Opening up science

Written by Pratik Kanjilal | Updated: Feb 6 2014, 08:51am hrs
New Jersey-based health care giant Johnson & Johnson took a leadership position in open science on Friday, leaving behind competitors who are reluctant to outgrow the current way of doing science and technology, which believes that the highest value accrues from exclusive ownership of knowledge, protected by a punitive patents regime, strong data security laws and a climate of corporate secrecy. This model cannot possibly scale up to the ever-larger questions and opportunities that science and technology will encounter soon. Sharing across national borders and corporate and academic firewalls would be an easier and faster route to take.

J&J has forged an alliance with the Yale Open Data Access (YODA) Project of the Center for Outcomes Research and Evaluation (CORE) at Yale-New Haven Hospital to release clinical trials data to other researchers. Traditionally, pharmaceutical companies have closely held trials data, only sharing with regulators as required. Negative results were especially unlikely to be released. It has been feared that the data can be used by the competition to save development time, or to launch political attacks on the company. Not all criticism of companies in the life sciences is in the public interest, and they are naturally not eager to shovel grist into the mill.

So J&J is being daringly progressive in turning the model on its head. YODA will act as a clearing house vetting requests for data coming in from researchers and practitioners all over the world. Credible agencies will be given access to raw data in bulk, scrubbed of patient identifiers. Starting with drug trials, the programme will eventually include medical devices. Crucially, all the data will be revealed, not only sets relating to positive results, or sets which are immediately germane to the query. Interesting possibilities will emerge, including some which may be unanticipated.

For starters, researchers would be able to verify company results independently. This would have implications for scientific issues which have been overtaken by politics, such as genetically modified foods. In such cases, there is room for politics rather than reason because the tests run are not seen to be entirely compelling, or the testers not entirely disinterested parties. Reappraisals of the raw data by third parties at arm's length could pave the way to acceptable resolutions.

But recursing old trials is only an elementary outcome, though it can have profound consequences for trust. More interestingly, large, cumulative volumes of released data would make big data approaches feasible. The beauty of the method is that it can tease meaning out of junk data. Technically, even the results of poorly designed tests, which failed to prove or disprove anything, could throw up patterns at high volumes. Big data can repurpose old research to reach conclusions which may have little to do with the purposes of the original researchers.

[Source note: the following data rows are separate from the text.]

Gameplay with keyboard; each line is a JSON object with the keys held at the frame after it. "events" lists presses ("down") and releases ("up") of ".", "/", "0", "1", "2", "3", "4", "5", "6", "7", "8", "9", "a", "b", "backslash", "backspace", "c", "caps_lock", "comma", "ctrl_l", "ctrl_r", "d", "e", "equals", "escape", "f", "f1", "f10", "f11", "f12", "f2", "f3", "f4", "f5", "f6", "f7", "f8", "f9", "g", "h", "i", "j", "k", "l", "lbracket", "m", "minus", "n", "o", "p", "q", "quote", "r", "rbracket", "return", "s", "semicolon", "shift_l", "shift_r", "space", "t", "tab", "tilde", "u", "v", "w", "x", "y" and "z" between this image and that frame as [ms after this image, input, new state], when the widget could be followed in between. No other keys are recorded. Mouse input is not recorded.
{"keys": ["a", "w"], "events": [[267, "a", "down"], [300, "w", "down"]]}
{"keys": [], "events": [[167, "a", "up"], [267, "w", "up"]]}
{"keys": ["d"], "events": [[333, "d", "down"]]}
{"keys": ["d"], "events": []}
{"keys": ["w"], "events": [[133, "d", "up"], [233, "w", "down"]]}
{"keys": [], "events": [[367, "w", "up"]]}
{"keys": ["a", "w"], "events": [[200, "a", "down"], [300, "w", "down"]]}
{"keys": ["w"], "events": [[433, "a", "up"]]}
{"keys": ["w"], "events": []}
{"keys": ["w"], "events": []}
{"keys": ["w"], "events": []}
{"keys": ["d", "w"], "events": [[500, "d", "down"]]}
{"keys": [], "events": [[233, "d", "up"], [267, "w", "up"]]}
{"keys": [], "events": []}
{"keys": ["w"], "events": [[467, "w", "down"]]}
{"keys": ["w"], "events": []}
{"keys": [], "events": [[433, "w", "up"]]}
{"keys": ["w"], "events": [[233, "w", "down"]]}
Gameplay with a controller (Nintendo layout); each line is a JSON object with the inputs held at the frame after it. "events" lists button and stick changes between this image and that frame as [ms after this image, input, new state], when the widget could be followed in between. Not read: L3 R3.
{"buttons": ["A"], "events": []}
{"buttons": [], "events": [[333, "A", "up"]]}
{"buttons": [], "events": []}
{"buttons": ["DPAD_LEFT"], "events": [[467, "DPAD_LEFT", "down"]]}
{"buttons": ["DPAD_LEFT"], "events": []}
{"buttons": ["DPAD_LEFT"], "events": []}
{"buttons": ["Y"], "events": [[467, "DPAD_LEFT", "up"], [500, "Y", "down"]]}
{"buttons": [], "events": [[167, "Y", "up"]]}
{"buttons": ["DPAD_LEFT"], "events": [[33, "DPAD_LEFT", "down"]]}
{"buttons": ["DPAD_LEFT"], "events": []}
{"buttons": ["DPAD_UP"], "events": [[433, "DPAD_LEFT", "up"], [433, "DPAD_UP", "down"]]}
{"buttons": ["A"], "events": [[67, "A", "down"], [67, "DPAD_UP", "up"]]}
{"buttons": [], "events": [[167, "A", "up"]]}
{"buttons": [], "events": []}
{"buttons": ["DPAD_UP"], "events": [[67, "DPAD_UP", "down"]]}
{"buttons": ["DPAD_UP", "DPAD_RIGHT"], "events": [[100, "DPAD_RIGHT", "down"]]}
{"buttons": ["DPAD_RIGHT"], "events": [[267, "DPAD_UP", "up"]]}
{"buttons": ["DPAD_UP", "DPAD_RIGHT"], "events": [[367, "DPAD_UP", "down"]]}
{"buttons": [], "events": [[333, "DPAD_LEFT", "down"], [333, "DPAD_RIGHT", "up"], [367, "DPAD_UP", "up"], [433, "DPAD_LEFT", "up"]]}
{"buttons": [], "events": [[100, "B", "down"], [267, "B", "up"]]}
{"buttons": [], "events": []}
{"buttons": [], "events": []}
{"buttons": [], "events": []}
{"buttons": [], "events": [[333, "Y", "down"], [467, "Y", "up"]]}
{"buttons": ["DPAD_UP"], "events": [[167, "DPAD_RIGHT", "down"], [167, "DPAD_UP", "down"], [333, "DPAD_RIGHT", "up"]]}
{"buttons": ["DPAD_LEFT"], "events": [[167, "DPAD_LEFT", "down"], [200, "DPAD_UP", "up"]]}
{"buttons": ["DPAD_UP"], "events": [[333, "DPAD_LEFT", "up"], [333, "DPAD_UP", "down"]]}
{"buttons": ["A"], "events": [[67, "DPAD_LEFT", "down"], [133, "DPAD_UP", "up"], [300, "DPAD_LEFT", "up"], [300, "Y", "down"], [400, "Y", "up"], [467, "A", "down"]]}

Indeed, the most interesting developments can emerge if multiple disciplines embrace open science. Data from the most diverse sources can be mashed up to make up fresh databases, and queries run over them to reveal unsuspected patterns in human knowledge. Something of the sort is already happening, though in a very tentative sort of way, in Wolfram Alpha, the computational engine which maps relations between facts across disciplines as diverse as algebra and materials science.

A better parallel may be seen in the massive mashing of talent on which modern science depends. Universities compete globally to attract the best talent, and some of the most interesting work is the result of inter-departmental cooperation. The space race, which featured the most ambitious targets and the fastest development in the 20th century, was won by the US because it was able to accumulate the best minds in the field. In our century, the search for the Higgs boson has been the most ambitious project. Its discovery annihilated the vast gap which had opened up in physics between the blackboard and the laboratory, between the postulate and the experimental proof on which the method of science depends.

CERN, the European Organisation for Nuclear Science, whose Large Hadron Collider confirmed the existence of the Higgs boson, runs the huge volumes of data it generates to multiple agencies all over the world for distributed analysis. It draws talent from over 600 universities and institutions in over 100 nations. It has given full membership to a nation outside Europe (Israel) and India hopes to be an associate member. This is the order of human multiplexing required by the world's biggest particle lab, which confirmed the existence of the Higgs boson almost half a century after it was postulated in 1964.

CERN is a triumph of centralised science, but the model has physical limits. Open science aims to bypass them by sharing freely. It aims to show that an ancient adage is still valid, that casting your bread upon the waters remains a profitable activity.